As suggested by the title of her first book, "Trespassers Will Be Baptized: The Unordained Memoir of a Preacher's Daughter," attorney Elizabeth Emerson Hancock's story is not a hair-raising account of barely surviving a gothic fundamentalist childhood.

Instead, her wry humor creates sentences like this one, about her younger sister, Meg: "She walked her feet up the wall and picked her nose -- the yogi-style meditative pose of the Christian child of the South."

The author describes her father, Greg Hancock, as a soft-spoken Southern Baptist pastor who reveres Crosby, Stills, Nash and Young and sings that quartet's "Teach Your Children" to her during one poignant moment.

In the book's acknowledgments, Hancock, 30, thanks a high school English teacher for inspiring her to write the memoir. She did not begin working on it in earnest, however, until September 2001. After finishing her undergraduate studies at Harvard University, she was living in Boston when the Sept. 11 terrorist attacks occurred. Because of jammed phone lines and her distance from her childhood home in Kentucky, she felt terribly alone.

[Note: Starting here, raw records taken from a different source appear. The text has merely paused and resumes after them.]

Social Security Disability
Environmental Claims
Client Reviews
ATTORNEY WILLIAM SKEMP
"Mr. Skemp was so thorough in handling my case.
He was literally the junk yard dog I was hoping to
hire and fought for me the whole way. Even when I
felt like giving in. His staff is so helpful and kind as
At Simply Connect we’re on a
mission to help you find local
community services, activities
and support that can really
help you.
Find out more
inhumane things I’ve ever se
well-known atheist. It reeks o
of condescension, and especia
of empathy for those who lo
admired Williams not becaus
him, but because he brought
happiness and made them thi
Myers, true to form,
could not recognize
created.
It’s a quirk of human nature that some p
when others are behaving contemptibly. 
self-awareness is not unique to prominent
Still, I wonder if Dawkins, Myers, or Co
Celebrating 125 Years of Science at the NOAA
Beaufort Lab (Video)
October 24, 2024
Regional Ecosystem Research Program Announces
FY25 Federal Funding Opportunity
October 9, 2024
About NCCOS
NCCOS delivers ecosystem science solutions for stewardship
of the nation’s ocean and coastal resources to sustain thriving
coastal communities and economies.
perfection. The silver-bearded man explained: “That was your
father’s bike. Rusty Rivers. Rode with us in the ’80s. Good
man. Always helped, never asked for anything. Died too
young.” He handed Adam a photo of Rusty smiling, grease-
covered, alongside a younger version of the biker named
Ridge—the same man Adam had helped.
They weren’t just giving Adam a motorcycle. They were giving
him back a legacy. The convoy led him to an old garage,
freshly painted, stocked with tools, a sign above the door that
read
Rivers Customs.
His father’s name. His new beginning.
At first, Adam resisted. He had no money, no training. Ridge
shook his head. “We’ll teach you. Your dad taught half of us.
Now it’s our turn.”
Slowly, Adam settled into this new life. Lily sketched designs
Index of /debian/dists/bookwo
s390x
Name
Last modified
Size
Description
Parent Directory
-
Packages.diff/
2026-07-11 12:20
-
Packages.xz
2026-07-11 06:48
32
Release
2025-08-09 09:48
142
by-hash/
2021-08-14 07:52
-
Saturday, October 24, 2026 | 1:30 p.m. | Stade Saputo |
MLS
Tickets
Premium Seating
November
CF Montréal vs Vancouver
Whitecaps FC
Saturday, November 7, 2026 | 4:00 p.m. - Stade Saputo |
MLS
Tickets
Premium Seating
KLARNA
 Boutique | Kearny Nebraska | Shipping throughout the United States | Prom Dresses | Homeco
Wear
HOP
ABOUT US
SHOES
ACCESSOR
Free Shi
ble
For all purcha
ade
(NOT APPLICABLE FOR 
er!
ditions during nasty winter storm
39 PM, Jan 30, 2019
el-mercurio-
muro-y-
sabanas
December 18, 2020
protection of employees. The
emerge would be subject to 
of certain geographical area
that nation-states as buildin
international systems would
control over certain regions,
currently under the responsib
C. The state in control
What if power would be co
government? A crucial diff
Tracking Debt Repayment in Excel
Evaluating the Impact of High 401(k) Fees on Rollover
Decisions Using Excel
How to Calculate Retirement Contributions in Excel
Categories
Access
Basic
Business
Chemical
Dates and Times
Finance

She began looking through her journals and remembering her family.

"There in the quiet downtown, in the vacated streets, I began to write about my family," she said this week. "It was a need to reconnect with what was familiar when nothing around me was."

. . .

Hancock's agent is Byrd Leavell, a native of Charlottesville and a graduate of the University of Virginia who works for the Waxman Literary Agency in New York. Leavell says he learned of Hancock through his client Tucker Max, author of "I Hope They Serve Beer in Hell."

"She's one of the most talented writers to come across my desk," Leavell said, adding that he thinks a bright writing career awaits Hancock. "I'm always looking for someone whose prose jumps off the page. Hers always does that."

Hancock, whose legal name is Elizabeth E. Trende, is an attorney with Hunton & Williams in Richmond. She said her memoir has prompted fan mail from older conservative Christian women, who believe they recognize personality types from their years of involvement in churches, and from younger women who see feminist themes in her narrative. (Hancock depicts her younger sister as having such a gift for preaching that she would line up her stuffed animals as a makeshift congregation. Meg is now a college administrator.)

She loves hearing from former churchgoers who enjoy the sort of memories she writes about -- visits with grandparents, church suppers, awkward skits about biblical characters, first experiences with music.

"It's easier to believe when you're a child. Church is a good place for learning how to believe in something you can't see," she said. "I long for the time when I thought my parents were Godlike, or that my church could fix anything."

Her churchgoing is not merely a distant memory, however. Hancock and her husband, Sean Trende, joined First Baptist Church on Monument Avenue about a year ago.

Hancock grew up in another Richmond -- home of Eastern Kentucky University -- and moved here when she and her husband took jobs with Hunton & Williams.

I've lived here about two or three years now, which I've learned is a millisecond in Richmond time," she says. She refers to her adopted home as "a big city that thinks it's a small town."

Book signing

Elizabeth Emerson Hancock will be signing copies of her book today from 1 to 3 p.m. at the Barnes & Noble shop at The Creeks at Virginia Center, 9850 Brook Road in Glen Allen.